The first thing to say about this past weekend's Toronto doubleheader was that Brian Barnhart was back as race director while Beaux Barfield was unavailable. My first question is, why??? I spent much of 2011 railing on Barnhart and his vague, inconsistent, nonsensical, and just plain crazy calls. They, in my opinion, did damage to the sport and held it back. This weekend had it all: Blocks that weren't called, blocks that were called, blocks that weren't called but then were called but wait I guess they're not called, leaders jumping restarts, 'double file' restarts that weren't, and so on. I'm not going to say that Barfield is perfect or that I agree with every single call (or non-call) he's made, but he's far better than Barnhart.
One big news item from this weekend was the implementation of standing starts, at least for one of the races. That didn't go so well... Actually, it went exactly according to the protocol published several days before the race. It was just a letdown that the big, hyped event didn't happen for a technical reason (Newgarden's car). In one of the few cases when changing rules mid-stream made sense, Indycar elected to try again for a standing start on Sunday, which went off without trouble. Well, except for Ed Carpenter and James Hinchcliffe. But that brings me to my point.

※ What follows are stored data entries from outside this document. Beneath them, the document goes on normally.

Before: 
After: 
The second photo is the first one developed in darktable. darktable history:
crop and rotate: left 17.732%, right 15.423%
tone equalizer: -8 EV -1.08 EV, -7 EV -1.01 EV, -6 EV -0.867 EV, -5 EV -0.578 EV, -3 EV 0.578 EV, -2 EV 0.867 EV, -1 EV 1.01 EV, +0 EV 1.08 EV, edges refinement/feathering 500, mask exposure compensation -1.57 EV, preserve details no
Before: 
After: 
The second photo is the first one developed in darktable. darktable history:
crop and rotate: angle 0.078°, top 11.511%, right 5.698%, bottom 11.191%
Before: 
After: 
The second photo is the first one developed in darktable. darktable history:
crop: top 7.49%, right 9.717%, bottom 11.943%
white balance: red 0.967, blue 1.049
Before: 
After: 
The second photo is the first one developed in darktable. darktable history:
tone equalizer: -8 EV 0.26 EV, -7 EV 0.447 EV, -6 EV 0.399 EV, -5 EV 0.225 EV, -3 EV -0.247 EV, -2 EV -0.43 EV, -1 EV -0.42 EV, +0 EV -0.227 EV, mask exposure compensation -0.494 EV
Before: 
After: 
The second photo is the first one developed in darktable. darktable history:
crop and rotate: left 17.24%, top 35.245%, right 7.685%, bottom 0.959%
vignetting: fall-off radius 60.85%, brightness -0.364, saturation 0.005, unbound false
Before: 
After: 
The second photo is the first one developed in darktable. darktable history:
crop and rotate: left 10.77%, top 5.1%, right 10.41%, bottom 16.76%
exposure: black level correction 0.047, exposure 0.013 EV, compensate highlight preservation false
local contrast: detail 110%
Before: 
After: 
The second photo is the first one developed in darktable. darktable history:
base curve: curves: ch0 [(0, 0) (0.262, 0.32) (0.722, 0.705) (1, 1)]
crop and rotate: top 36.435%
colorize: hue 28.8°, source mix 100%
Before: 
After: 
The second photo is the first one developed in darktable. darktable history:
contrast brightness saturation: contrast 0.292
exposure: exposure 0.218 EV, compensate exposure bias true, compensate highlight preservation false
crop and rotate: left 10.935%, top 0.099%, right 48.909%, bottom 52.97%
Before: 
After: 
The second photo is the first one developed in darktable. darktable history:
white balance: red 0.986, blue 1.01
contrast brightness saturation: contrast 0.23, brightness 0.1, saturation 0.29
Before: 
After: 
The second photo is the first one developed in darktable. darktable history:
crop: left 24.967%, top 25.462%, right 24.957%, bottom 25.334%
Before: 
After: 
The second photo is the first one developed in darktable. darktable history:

Are standing starts good for Indycar? I say "no." And I'm not just trying to be contrary. Part of my Grand Philosophy, my Manifesto, for Indycar is that it needs to distance itself from that other big open-wheel racing series. Yes, yes, yes, we racing nerds can lecture at length about how different Formula 1 and Indycar are; how the cars are different and the teams are different and the races are different-but none of that means a thing when it comes to the general public. All they see are funny-looking cars. To them, a current Formula 1 car is indistinguishable from a DW12, which is indistinguishable from a 1986 March, which is indistinguishable from a 1974 McLaren. Indycar needs to carve out its own brand and identity, so that no one ever uses the phrase "those F1s" while referring to Indy cars again. (And that person was a car guy!) This is the biggest reason I was Delta Wing Superfan #1, and why I'm a fan of the current cars and their rear wheel fairings and guards, and of the current Super Speedway rear wing package. Anyway, Formula 1 does standing starts. It's one of the hallmarks of that kind of racing. I don't believe Indycar should use them just because F1 does. Instead, let's make the rolling start an Indycar hallmark. In fact, didn't they used to refer to the start of the Indianapolis 500 as "The Worlds Fastest Flying Start"? Isn't that one of the most dramatic moments of the year? (At least since Brian Barnhart hasn't been in charge...) I don't believe a rolling start on a street course, road course, oval, or anywhere, is at all lacking in drama or excitement. In fact, I'd suggest that fans watching near the start/finish line are treated to a more exciting moment in a rolling start-the cars are moving faster, accelerating faster, and the entrance to the first turn will be that much more exciting.